[Text shown]
[Start of Attachment]
I’ve got a cat.   I’m in shock.  

You see, I’m not a cat person.  I’ve never lived with a cat, or owned a cat, and I’ve hardly ever picked up a cat.  But cats like me.  Oh yes, they purr and wind around my feet and snuggle up to me whenever they get the chance and claw anything I’m wearing. But I’ve never really got the point of cats. I guess it’s because I’m lucky enough to have a cuddly husband on my sofa and he’s already bald and unlikely to shed much more hair.

Besides, I haven’t got a great track record with the feline amongst us.  I once was cat-sitting our neighbours beloved old mog, when it carked it on me.  I couldn’t find the damn thing.  The poor neighbours were distraught when they came back from their hols to find old Pinkie rigid under the roses in the garden.  Although they never said anything, I had a ‘cat killer’ reputation for years afterwards and nobody ever asked me to pet-sit again in our street.

Then there was the incident with the esteemed author (and very good friend), who invited me and Emlyn for dinner to her fifth floor flat and introduced me to her pair of very noble-looking rare-breed Siamese cats.  She’d spent her whole book advance on these things and had just had them delivered from Harrods.  We’re talking posh pussies here.  Anyway, after we’d oo-ed and ah-ed for a while, I sat up on the kitchen counter and opened the kitchen window for a sneaky cigarette (oh, those were the days!) and the cat shot past me out onto the window-ledge.  I had to crawl out into the night, high above the North Circular to retrieve the damn thing, whilst my friend literally had kittens.  We weren’t invited again for some time.

So when it comes to cats (and dogs and hamsters and guinea pigs and even goldfish for that matter)  I’ve done the brick wall thing about having a pet, despite the kids begging and begging.  How can we have a pet when we come here to Mallorca for our holidays? I always argue. It’s just not fair on the animal.  It’s a holiday home or a pet.  A simple choice. 

And so far I’ve won. 

But they’re clever these kids.  Wily.  Canny.  They find ways of blindsiding me, just when I think I’ve got all the angles covered.  (They definitely get that off their father.)

So this latest edition to the Rees household occurred in seconds, before I’d even had a chance to order my argument and now I’m going to have to live with the consequences.
[End of Attachment]
[Exercise goal] Go on with the piece about the unexpected cat, picking up after its last sentence. The listing that comes next was taken from a different source.

[Raw data]
[Start of Attachment]
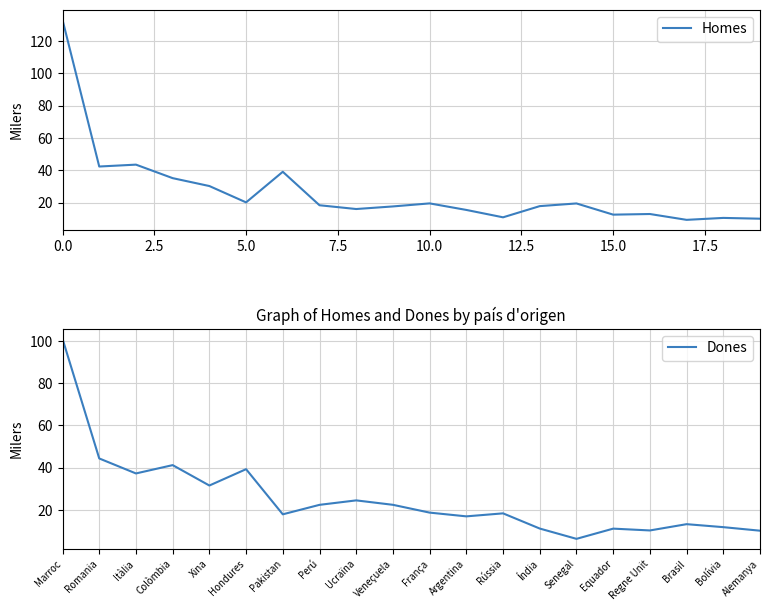

The value of Homes at 15.0 is 4.0. True or false?

False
[End of Attachment]
[Reply]
It all happened because the Middle One has been begging to go horse riding more or less consistently for about two years, so when she was invited to go to the riding school down the road in Llosetta the other day, it seemed churlish to refuse.  The “I’m too busy to get in the car and take you miles away to the countryside to an expensive riding school” argument didn’t wash, when it was dirt cheap and we were getting a lift.

Anyway, it’s a beautiful place with a backdrop of the Tramuntana mountains and it’s just what you’d expect a Mallorcan riding school to be like – lots of lovely looking Spanish horses (and men) and dogs curled up in the shade of the trees, a loud TV in the bar and cold beers on tap for the Mummy’s.  My kind of place.

Before long the Middle One was up on a pony who wanted to be near his mate and as I stood on the wooden bars of the riding circle, it was like watching the wacky races.  I never thought watching one’s kid on a pony could be so entertaining.

But meanwhile The Little One was back in front of the TV in the bar and had sneakily begun operation ‘covert kitten’, taking a shine to one of the tiny cats that were mewing around the bead curtain.  A litter had been dumped at the stables and needed homes.  And when the Middle One came back and joined in the cat love-in I knew that the writing was on the wall. 

Before I knew it, we were on our way home with the kitten. 

Emlyn, who was still painting the pool, rolled his eyes, when the kids explained that the cat would be living outside and would kill the rats in the palm trees.

He did lots of tutting at me, but I couldn’t really explain myself. Other than that when confronted with two sets of human kitten eyes and one set of very, very cute real kitten eyes imploring me to say ‘Yes’, I just didn’t have the heart to say ‘No.’

So ‘Misty’ a.k.a ‘Raffa’ (after Nadal) is staying for the time being and I’m trying not to get attached. 

Of course, I’m still going to have to train the thing to be a country cat and to fend for itself when I’m not here, buy a feeder, find a vet, get the injections and all that malarkey, but I’m already worrying.   Yesterday, he/she? (we can’t tell) disappeared when the tanker man came to fill up the pool.  I was convinced it had run away and had been squished.

But sure enough last night she was back for her dinner and was purring and winding around my legs and batting my flip-flops.

There’s a weird thing that happens when you get a new addition to your family.  You sit on strange places on your kitchen floor at odd hours of the night and all of a sudden your perspective changes.  You see life from a different angle, because he/she/it is so cute.  As in shamelessly, gorgeously cute in a way that makes you forget everything else.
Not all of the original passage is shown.